Filistin'de İntifada Sanatı
İsrail işgaline karşı Filistin direnişinin sembolü haline gelen taşlar, Gazzeli Emel el-Kehlut'un elinde birer sanat eserine dönüşüyor.
Kudüs ve Batı Şeria'daki "İntifada"yı küçük taşlara çizen genç ressam Kehlut, verilen mücadeleyi sanatıyla ölümsüzleştiriyor.
AA muhabirine konuşan Kehlut, "Kudüs ve Batı Şeria'daki Filistinlilerin İsrail'e karşı başlattıkları "İntifada"ya küçük taşlara çizdiği resimlerle destek olmaya çalıştığını" söyledi.
"Taşların sadece Filistinlilerin İsrail tanklarına, uçaklarına ve kurşunlarına karşı kullandığı bir silah olmadığını" dile getiren Kehlut, "Bilakis üzerine işlediğimiz sanatla taşlara hayat veriyoruz" ifadelerini kullandı.
Kehlut, bir yandan elindeki taşın üzerine Mescid-i Aksa'nın resmini çizerken diğer yandan da taşlara resim çizme fikrinin taşların, Filistin davasında önemli bir yere sahip olmasından geldiğini anlattı: "Çünkü taşlar mücadelenin başından beri hep Filistin direnişinin ve Filistinlilerin İsrail zulmüne karşı duruşunun sembolü oldu"
Taşların kendisi için cansız birer varlık olmadığını, Filistin halkının hakları uğruna giriştiği İntifadayı dünyaya duyurmak için bir yol olduğuna dikkati çeken Kehlut, "Direniş silahını sanatla buluşturmak istedim" dedi.
Kehlut, Kudüs ve Batı Şeria'daki "İntifada" da dikkatini çeken kişi ve sahneleri taşlara resmettiğini, bunları görenlerin ise şaşırdığını ve etkilendiğini kaydetti.
Çocukluk yıllarından itibaren resim çizen Kehlut, kağıt, karton ve taşın yanında yumurtaya da resim çizdiğini ve sıradan boyaların yanında makyaj malzemeleri ve kahveden de yararlandığını belirtti.
Çalışmalarını hazırladığı odasında eski Filistin Devlet Başkanı Yasir Arafat başta olmak üzere ünlü bazı şahsiyetlerin resimleri ve intifada için resimler çizdiği taşlar dikkati çekerken, Kehlut, Gazze'de, yaptığı sanatı destekleyip, geliştirme ve sergileyebilmesine olanak tanıyacak müesseselerin eksikliğinden şikayet ediyor.

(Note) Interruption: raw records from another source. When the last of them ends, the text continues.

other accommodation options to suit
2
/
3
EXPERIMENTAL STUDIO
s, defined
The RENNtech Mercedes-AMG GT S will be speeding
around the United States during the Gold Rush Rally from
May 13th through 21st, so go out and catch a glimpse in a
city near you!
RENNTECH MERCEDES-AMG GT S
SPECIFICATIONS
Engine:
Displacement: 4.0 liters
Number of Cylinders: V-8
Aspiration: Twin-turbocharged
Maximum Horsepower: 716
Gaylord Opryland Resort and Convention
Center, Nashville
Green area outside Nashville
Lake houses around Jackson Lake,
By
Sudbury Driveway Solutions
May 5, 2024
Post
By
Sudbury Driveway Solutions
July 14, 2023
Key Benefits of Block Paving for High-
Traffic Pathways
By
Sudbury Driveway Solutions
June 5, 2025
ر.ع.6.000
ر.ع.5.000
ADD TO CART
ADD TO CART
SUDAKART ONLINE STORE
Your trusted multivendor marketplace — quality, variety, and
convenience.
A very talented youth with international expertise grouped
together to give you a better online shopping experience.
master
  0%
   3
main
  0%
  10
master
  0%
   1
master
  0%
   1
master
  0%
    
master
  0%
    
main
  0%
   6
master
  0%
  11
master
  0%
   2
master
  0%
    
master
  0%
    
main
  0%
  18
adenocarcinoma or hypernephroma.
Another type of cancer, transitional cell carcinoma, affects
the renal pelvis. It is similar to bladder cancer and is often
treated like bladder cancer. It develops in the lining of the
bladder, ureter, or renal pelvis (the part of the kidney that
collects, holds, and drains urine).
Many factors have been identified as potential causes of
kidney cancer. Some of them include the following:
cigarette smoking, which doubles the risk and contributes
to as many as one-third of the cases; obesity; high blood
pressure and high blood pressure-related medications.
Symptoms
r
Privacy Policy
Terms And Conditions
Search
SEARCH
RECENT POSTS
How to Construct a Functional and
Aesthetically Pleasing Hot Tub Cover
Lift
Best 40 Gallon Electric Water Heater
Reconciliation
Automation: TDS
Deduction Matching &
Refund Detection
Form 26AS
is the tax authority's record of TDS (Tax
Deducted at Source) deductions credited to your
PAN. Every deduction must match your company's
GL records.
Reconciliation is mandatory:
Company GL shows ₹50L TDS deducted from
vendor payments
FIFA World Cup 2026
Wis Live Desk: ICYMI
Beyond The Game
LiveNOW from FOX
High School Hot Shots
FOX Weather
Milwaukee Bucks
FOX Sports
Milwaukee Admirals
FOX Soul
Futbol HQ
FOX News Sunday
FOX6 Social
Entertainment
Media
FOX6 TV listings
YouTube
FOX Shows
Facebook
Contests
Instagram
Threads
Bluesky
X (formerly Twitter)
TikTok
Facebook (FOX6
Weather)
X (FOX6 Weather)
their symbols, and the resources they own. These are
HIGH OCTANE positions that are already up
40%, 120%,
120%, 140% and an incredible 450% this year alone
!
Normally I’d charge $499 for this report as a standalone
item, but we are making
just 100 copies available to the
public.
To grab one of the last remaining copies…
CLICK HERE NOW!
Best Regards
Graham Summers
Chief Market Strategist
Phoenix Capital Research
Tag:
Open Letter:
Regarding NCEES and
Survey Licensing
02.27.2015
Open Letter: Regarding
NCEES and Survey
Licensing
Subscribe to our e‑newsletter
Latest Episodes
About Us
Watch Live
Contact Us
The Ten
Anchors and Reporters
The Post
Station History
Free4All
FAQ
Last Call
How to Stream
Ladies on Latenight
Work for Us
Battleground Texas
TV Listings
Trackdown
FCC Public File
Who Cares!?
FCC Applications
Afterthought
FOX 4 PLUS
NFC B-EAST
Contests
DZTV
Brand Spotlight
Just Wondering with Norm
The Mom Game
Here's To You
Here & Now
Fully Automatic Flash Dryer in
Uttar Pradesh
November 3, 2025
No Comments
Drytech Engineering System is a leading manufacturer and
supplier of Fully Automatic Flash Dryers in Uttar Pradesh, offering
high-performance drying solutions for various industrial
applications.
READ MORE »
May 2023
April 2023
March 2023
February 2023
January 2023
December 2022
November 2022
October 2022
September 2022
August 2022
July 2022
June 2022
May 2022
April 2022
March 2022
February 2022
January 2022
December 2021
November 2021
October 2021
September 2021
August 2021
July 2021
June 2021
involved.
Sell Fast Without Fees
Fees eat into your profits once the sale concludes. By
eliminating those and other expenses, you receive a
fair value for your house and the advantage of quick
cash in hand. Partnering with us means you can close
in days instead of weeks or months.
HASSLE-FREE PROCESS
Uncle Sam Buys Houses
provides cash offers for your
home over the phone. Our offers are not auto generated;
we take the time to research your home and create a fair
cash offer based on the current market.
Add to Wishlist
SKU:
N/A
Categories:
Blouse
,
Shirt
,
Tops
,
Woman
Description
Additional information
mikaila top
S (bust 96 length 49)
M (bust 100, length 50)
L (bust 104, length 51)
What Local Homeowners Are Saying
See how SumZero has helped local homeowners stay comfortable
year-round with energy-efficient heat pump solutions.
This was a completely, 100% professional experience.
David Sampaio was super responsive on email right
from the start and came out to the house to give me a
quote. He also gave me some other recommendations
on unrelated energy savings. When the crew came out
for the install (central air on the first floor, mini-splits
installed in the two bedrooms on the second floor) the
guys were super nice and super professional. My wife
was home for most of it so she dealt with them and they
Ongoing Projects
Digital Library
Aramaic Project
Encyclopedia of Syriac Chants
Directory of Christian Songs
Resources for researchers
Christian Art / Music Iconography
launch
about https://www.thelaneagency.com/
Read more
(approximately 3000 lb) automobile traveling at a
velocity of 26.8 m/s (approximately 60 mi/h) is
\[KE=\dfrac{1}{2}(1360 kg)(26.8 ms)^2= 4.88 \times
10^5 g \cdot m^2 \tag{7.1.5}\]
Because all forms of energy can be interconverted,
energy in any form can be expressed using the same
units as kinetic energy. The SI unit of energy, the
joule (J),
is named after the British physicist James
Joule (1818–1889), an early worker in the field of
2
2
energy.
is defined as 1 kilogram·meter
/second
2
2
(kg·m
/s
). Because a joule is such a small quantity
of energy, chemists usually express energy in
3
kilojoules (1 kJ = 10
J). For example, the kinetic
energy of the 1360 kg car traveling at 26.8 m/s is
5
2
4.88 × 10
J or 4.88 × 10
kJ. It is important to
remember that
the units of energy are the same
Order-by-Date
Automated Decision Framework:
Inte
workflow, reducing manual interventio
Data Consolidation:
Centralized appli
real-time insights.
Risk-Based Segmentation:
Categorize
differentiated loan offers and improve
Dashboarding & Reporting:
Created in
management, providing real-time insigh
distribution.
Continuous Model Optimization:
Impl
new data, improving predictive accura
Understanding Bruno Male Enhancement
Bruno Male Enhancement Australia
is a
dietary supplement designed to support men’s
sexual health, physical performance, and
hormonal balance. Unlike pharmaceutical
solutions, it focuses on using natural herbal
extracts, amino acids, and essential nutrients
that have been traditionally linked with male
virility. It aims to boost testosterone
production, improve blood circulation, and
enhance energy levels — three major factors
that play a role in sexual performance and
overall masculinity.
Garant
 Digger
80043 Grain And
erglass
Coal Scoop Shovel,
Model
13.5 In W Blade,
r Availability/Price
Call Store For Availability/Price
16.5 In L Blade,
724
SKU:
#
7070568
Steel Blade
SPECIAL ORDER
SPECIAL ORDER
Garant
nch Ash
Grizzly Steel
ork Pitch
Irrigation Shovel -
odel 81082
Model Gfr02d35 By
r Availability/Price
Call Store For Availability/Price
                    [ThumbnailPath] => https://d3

Filistin topraklarında 1948'de kurulan İsrail devleti, Doğu Kudüs ve Batı Şeria'yı da 1967'den beri işgal altında tutuyor. İşgal altındaki Doğu Kudüs'te 200 bin, Batı Şeria'da ise 400 bin civarında Yahudi yerleşimci bulunuyor. Uluslararası hukuka göre buralardaki tüm Yahudi yerleşim birimleri yasa dışı kabul ediliyor. Gazze Şeridi ise 2006'dan bu yana İsrail tarafından abluka altında tutuluyor. İsrail inşa ettiği ayrım duvarı ile Batı Şeria'da yaşayan Filistinlilerin Kudüs'e girişlerini engelliyor.
Bu arada Yahudi yerleşimciler, ağustos ayında Nablus'ta Devabişe ailesinin evini kundaklamış, olayda anne, baba ve 18 aylık bebekleri hayatını kaybederken yalnızca 4 yaşındaki diğer çocukları Ahmed sağ kurtulabilmişti. Söz konusu olayın başlattığı gerginlik, Mescid-i Aksa'ya yönelik baskınlarla giderek tırmanmış, Batı Şeria ve Gazze'nin çeşitli bölgelerinde düzenlenen gösterilerle çatışmalar ciddi boyutlara ulaşmış, İsrail askerlerinin müdahaleleri sonucu 100'ü aşkın Filistinli hayatını kaybetmişti.